Le son c’est important, c’est 50% de ton film. Peu importe ce que tu fais, si le visuel n’est pas terrible, mais le son est impeccable, les gens vont continuer à regarder. Mais si tu regardes un court ou long métrage magnifique, mais que le son est pourri, tu ne pourras pas apprécier. Donc prends ton temps et assure-toi que tes niveaux sonores sont bons. La meilleure façon pour commencer est d’acheter du bon matériel audio. Si tu es cameraman et que tu tournes un documentaire, ce qu’il te faut est un micro embarqué comme un micro canon. Ça s’attache sur le dessus de la caméra et ça enregistre dans la direction où tu vises. Assure toi aussi d’avoir un cache contre le vent. Et si tu fais une interview comme celle-ci, le micro-cravate est parfait. Ça fait l’affaire.

YD: C’est ce qu’on utilise aujourd’hui, je vous donne un rapide aperçu de notre matériel. Duncan porte un micro-cravate qui est relié à l’appareil Sony ici. Le récepteur est branché au Canon 7D ici. Pour ma part, j’enregistre le son séparément mais je m’assure d’avoir une très bonne qualité grâce au TASCAM DR05 V.2 que j’adore. Inconsciemment, c’est clair que le son joue au moins à 50% sur de la qualité du visuel. Si tu as un bon son, la qualité du visuel augmente. C’est d’ailleurs un des points abordés dans le guide pdf que je vous offre sur mon site.

YD: Duncan, peux-tu nous récapituler ces 5 points ?

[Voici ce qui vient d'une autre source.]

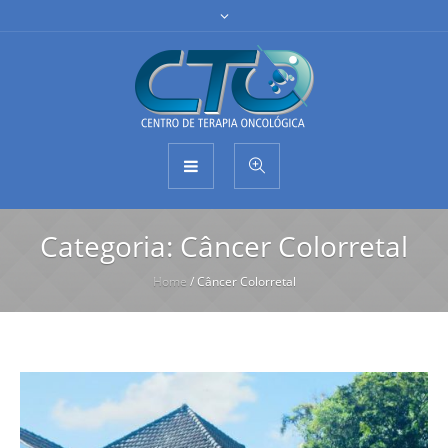
Categoria:
Câncer Colorretal
Home
/
Câncer Colorretal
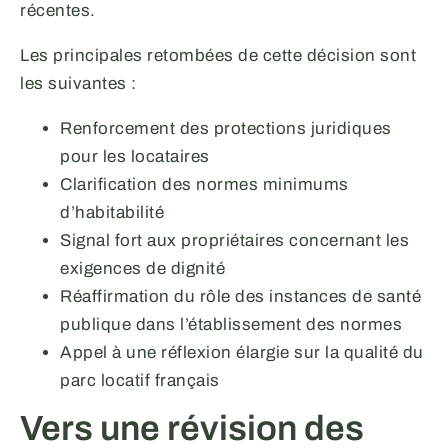
récentes.
Les principales retombées de cette décision sont
les suivantes :
Renforcement des protections juridiques
pour les locataires
Clarification des normes minimums
d’habitabilité
Signal fort aux propriétaires concernant les
exigences de dignité
Réaffirmation du rôle des instances de santé
publique dans l’établissement des normes
Appel à une réflexion élargie sur la qualité du
parc locatif français
Vers une révision des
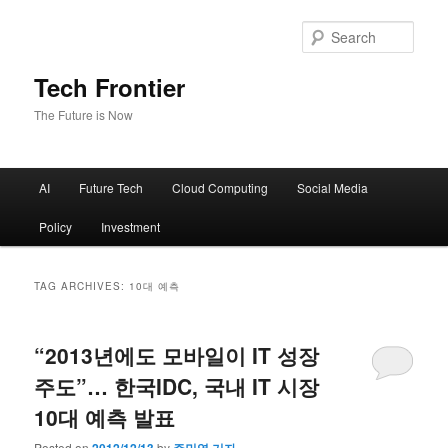
Sear
Tech Frontier
The Future is Now
Main menu
AI
Future Tech
Cloud Computing
Social Media
Skip to primary content
Skip to secondary content
Policy
Investment
TAG ARCHIVES:
10대 예측
“2013년에도 모바일이 IT 성장
주도”… 한국IDC, 국내 IT 시장
10대 예측 발표
Posted on
by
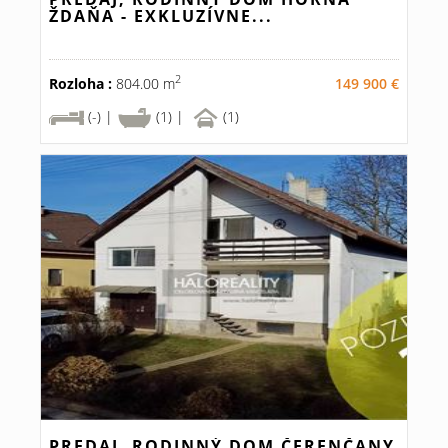
ŽDAŇA - EXKLUZÍVNE...
2
Rozloha :
804.00 m
149 900 €
(-) |
(1) |
(1)
PREDAJ, RODINNÝ DOM ČERENČANY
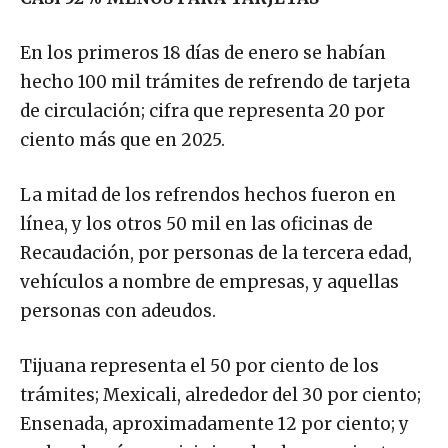
En los primeros 18 días de enero se habían
hecho 100 mil trámites de refrendo de tarjeta
de circulación; cifra que representa 20 por
ciento más que en 2025.
La mitad de los refrendos hechos fueron en
línea, y los otros 50 mil en las oficinas de
Recaudación, por personas de la tercera edad,
vehículos a nombre de empresas, y aquellas
personas con adeudos.
Tijuana representa el 50 por ciento de los
trámites; Mexicali, alrededor del 30 por ciento;
Ensenada, aproximadamente 12 por ciento; y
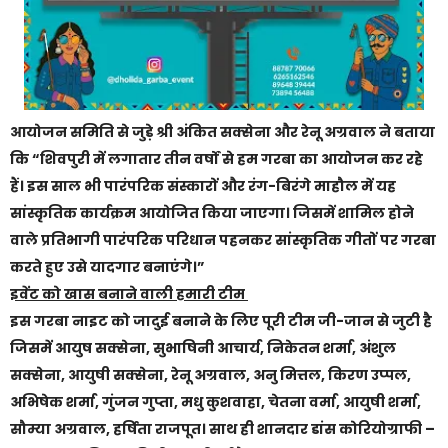
आयोजन समिति से जुड़े श्री अंकित सक्सेना और रेनू अग्रवाल ने बताया
कि “शिवपुरी में लगातार तीन वर्षों से हम गरबा का आयोजन कर रहे
हैं। इस साल भी पारंपरिक संस्कारों और रंग-बिरंगे माहौल में यह
सांस्कृतिक कार्यक्रम आयोजित किया जाएगा। जिसमें शामिल होने
वाले प्रतिभागी पारंपरिक परिधान पहनकर सांस्कृतिक गीतों पर गरबा
करते हुए उसे यादगार बनाएंगे।”
इवेंट को खास बनाने वाली हमारी टीम
इस गरबा नाइट को जादुई बनाने के लिए पूरी टीम जी-जान से जुटी है
जिसमें आयुष सक्सेना, सुभाषिनी आचार्य, निकेतन शर्मा, अंशुल
सक्सेना, आयुषी सक्सेना, रेनू अग्रवाल, अनु मित्तल, किरण उप्पल,
अभिषेक शर्मा, गुंजन गुप्ता, मधु कुशवाहा, चेतना वर्मा, आयुषी शर्मा,
सौम्या अग्रवाल, हर्षिता राजपूत। साथ ही शानदार डांस कोरियोग्राफी –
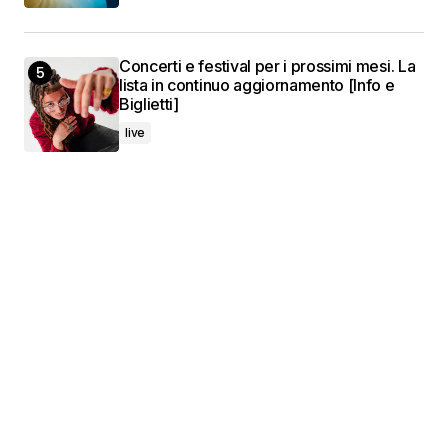
Concerti e festival per i prossimi mesi. La
lista in continuo aggiornamento [Info e
Biglietti]
live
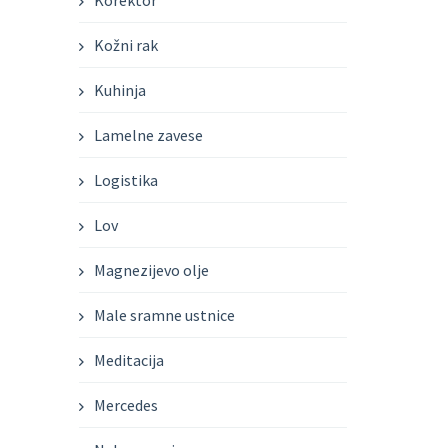
Korektor
Kožni rak
Kuhinja
Lamelne zavese
Logistika
Lov
Magnezijevo olje
Male sramne ustnice
Meditacija
Mercedes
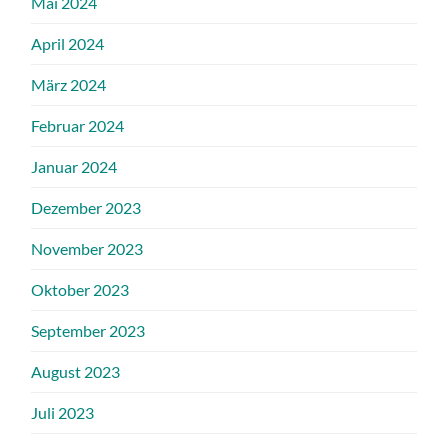
Mai 2024
April 2024
März 2024
Februar 2024
Januar 2024
Dezember 2023
November 2023
Oktober 2023
September 2023
August 2023
Juli 2023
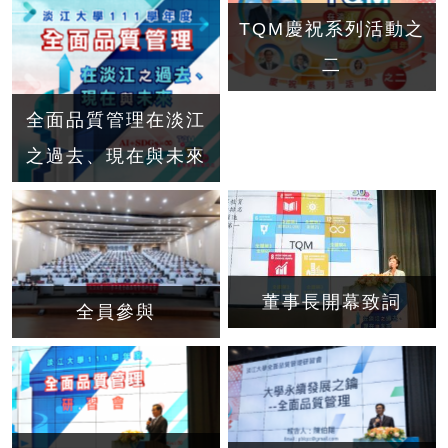
TQM慶祝系列活動之
二
全面品質管理在淡江
之過去、現在與未來
董事長開幕致詞
全員參與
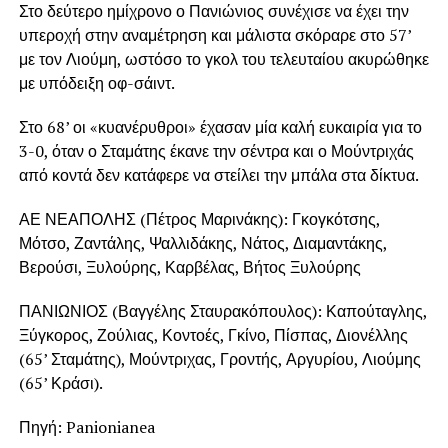
Στο δεύτερο ημίχρονο ο Πανιώνιος συνέχισε να έχει την
υπεροχή στην αναμέτρηση και μάλιστα σκόραρε στο 57’
με τον Λιούμη, ωστόσο το γκολ του τελευταίου ακυρώθηκε
με υπόδειξη οφ-σάιντ.
Στο 68’ οι «κυανέρυθροι» έχασαν μία καλή ευκαιρία για το
3-0, όταν ο Σταμάτης έκανε την σέντρα και ο Μούντριχάς
από κοντά δεν κατάφερε να στείλει την μπάλα στα δίκτυα.
ΑΕ ΝΕΑΠΟΛΗΣ (Πέτρος Μαρινάκης): Γκογκότσης,
Μότσο, Ζαντάλης, Ψαλλιδάκης, Νάτος, Διαμαντάκης,
Βερούσι, Ξυλούρης, Καρβέλας, Βήτος Ξυλούρης
ΠΑΝΙΩΝΙΟΣ (Βαγγέλης Σταυρακόπουλος): Καπούταγλης,
Ξύγκορος, Ζούλιας, Κοντοές, Γκίνο, Πίσπας, Διονέλλης
(65’ Σταμάτης), Μούντριχας, Γροντής, Αργυρίου, Λιούμης
(65’ Κράσι).
Πηγή: Panionianea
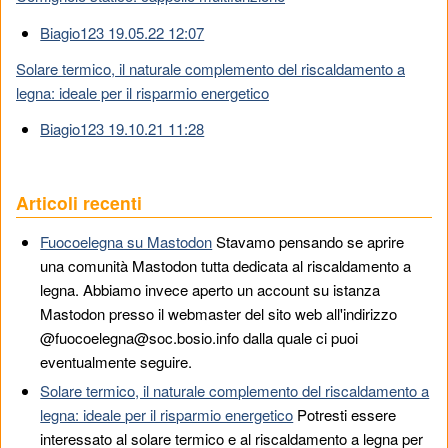
Biagio123 19.05.22 12:07
Solare termico, il naturale complemento del riscaldamento a
legna: ideale per il risparmio energetico
Biagio123 19.10.21 11:28
Articoli recenti
Fuocoelegna su Mastodon
Stavamo pensando se aprire
una comunità Mastodon tutta dedicata al riscaldamento a
legna. Abbiamo invece aperto un account su istanza
Mastodon presso il webmaster del sito web all'indirizzo
@fuocoelegna@soc.bosio.info dalla quale ci puoi
eventualmente seguire.
Solare termico, il naturale complemento del riscaldamento a
legna: ideale per il risparmio energetico
Potresti essere
interessato al solare termico e al riscaldamento a legna per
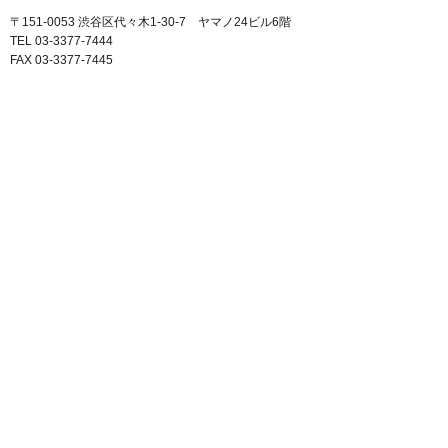
〒151-0053 渋谷区代々木1-30-7 ヤマノ24ビル6階
TEL 03-3377-7444
FAX 03-3377-7445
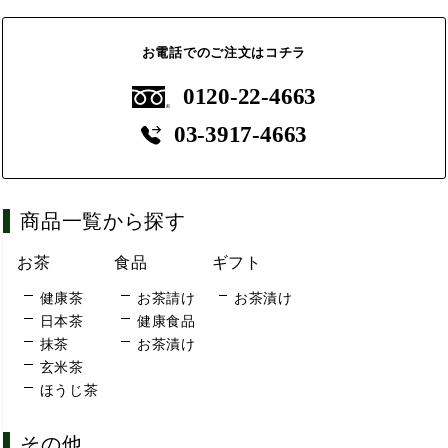
お電話でのご注文はコチラ
0120-22-4663
03-3917-4663
商品一覧から探す
お茶
食品
ギフト
健康茶
お茶請け
お茶漬け
日本茶
健康食品
抹茶
お茶漬け
玄米茶
ほうじ茶
その他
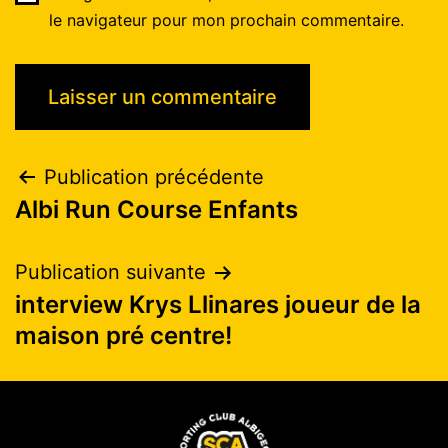
le navigateur pour mon prochain commentaire.
Publication précédente
Albi Run Course Enfants
Publication suivante
interview Krys Llinares joueur de la
maison pré centre!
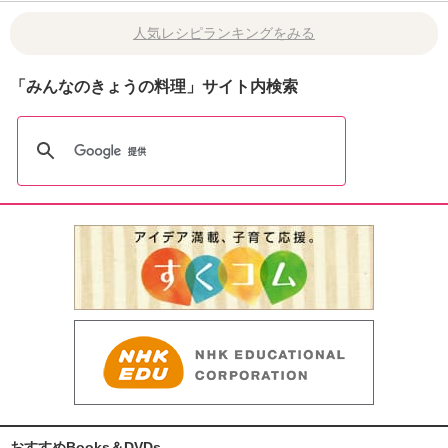
人気レシピランキングをみる
「みんなのきょうの料理」サイト内検索
おすすめBooks＆DVDs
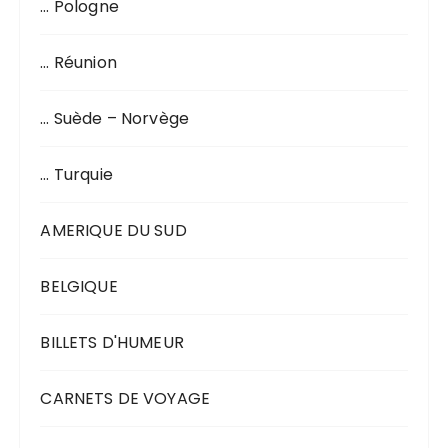
… Pologne
… Réunion
… Suède – Norvège
… Turquie
AMERIQUE DU SUD
BELGIQUE
BILLETS D'HUMEUR
CARNETS DE VOYAGE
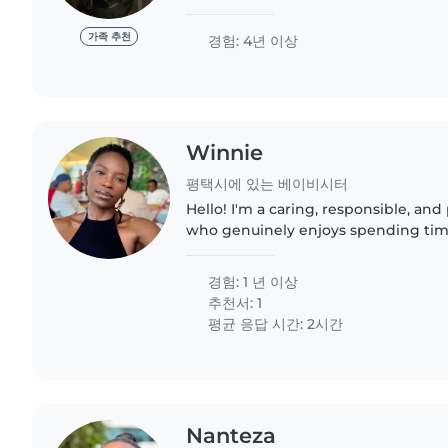
making sure kids feel safe and happy
games, reading stories,..
가족 추천
경험: 4년 이상
Winnie
평택시에 있는 베이비시터
Hello! I'm a caring, responsible, and
who genuinely enjoys spending time
create a safe, fun, and nurturing e
supporting their daily..
경험: 1 년 이상
추천서: 1
평균 응답 시간: 2시간
Nanteza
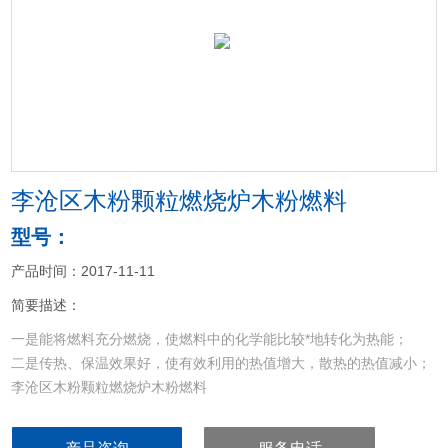
<
>
李沧区木粉颗粒燃烧炉木粉燃料
型号：
产品时间：2017-11-11
简要描述：
一是能将燃料充分燃烧，使燃料中的化学能比较*地转化为热能；
二是传热、保温效果好，使有效利用的热值增大，散热的热值减小；
李沧区木粉颗粒燃烧炉木粉燃料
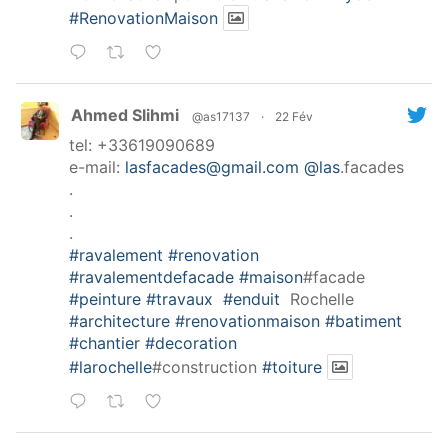
#RenovationMaison
Ahmed Slihmi
@as17137
·
22 Fév
tel: +33619090689
e-mail:
lasfacades@gmail.com
@las
.facades
.
.
.
#ravalement
#renovation
#ravalementdefacade
#maison
#facade
#peinture
#travaux
#enduit
Rochelle
#architecture
#renovationmaison
#batiment
#chantier
#decoration
#larochelle
#construction
#toiture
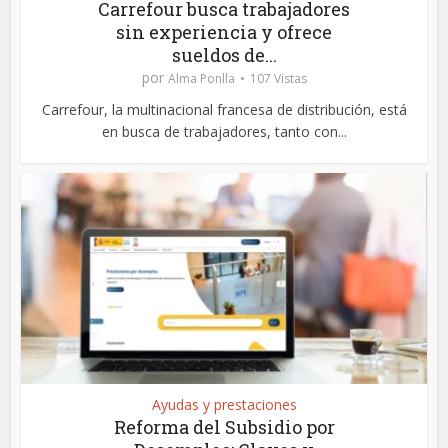
Carrefour busca trabajadores
sin experiencia y ofrece
sueldos de...
por
Alma Ponlla
107 Vistas
Carrefour, la multinacional francesa de distribución, está
en busca de trabajadores, tanto con...
Ayudas y prestaciones
Reforma del Subsidio por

DB: En résumé, Point numéro 1, La préparation. Assure-toi d’avoir tout ton matériel et tes idées en tête. Deuxièmement, prends ton temps pour utiliser ce qui t’entoure. Regarde ce que la Nature t’offre et utilise-le. C’est gratuit, Tu peux aussi vérifier la lumière. Troisièmement, très important, l’exposition. Ne surexpose pas tes prises. Quatrième, prends ton temps pour faire la mise au point. Et cinquièmement, le son. Assure-toi d’avoir un son impeccable. Avec ça, vous êtes prêts pour commencer à filmer des documentaires dans de bonnes conditions.

YD: Duncan, dis-nous comment te trouver sur le web

DB: Mon travail le plus récent se trouve sur runawayjapan.com C’était une aventure de 50 jours à travers le Japon avec de la randonnée, du kayak, en fait nous avons fait du kayak pendant 8h sur l’océan. Ça a été quelque chose !

YD: Wow tu as encore les bras gonflés du kayak

DB: Encore les bras gonflés, une sacrée aventure, bien réelle, RunAwayJapan.com C’est encore en cours de montage, mais il y aura du contenu, jetez y un coup d’œil.

YD: Merci Duncan pour ces 5 super points. J’espère que vous avez apprécié cette vidéo. Si vous avez aimé l’interview, cliquez sur « j’aime » et partagez- là avec vos amis ! Vous pouvez laisser un commentaire sous la vidéo. En français c’est parfait ! Dites-nous quel sujet vous aimeriez qu’on aborde dans une prochaine vidéo. On en tiendra compte. Désolé pour mon anglais, j’essaierai de m’améliorer pour la prochaine fois. Merci beaucoup d’avoir regardé cette vidéo, à la prochaine.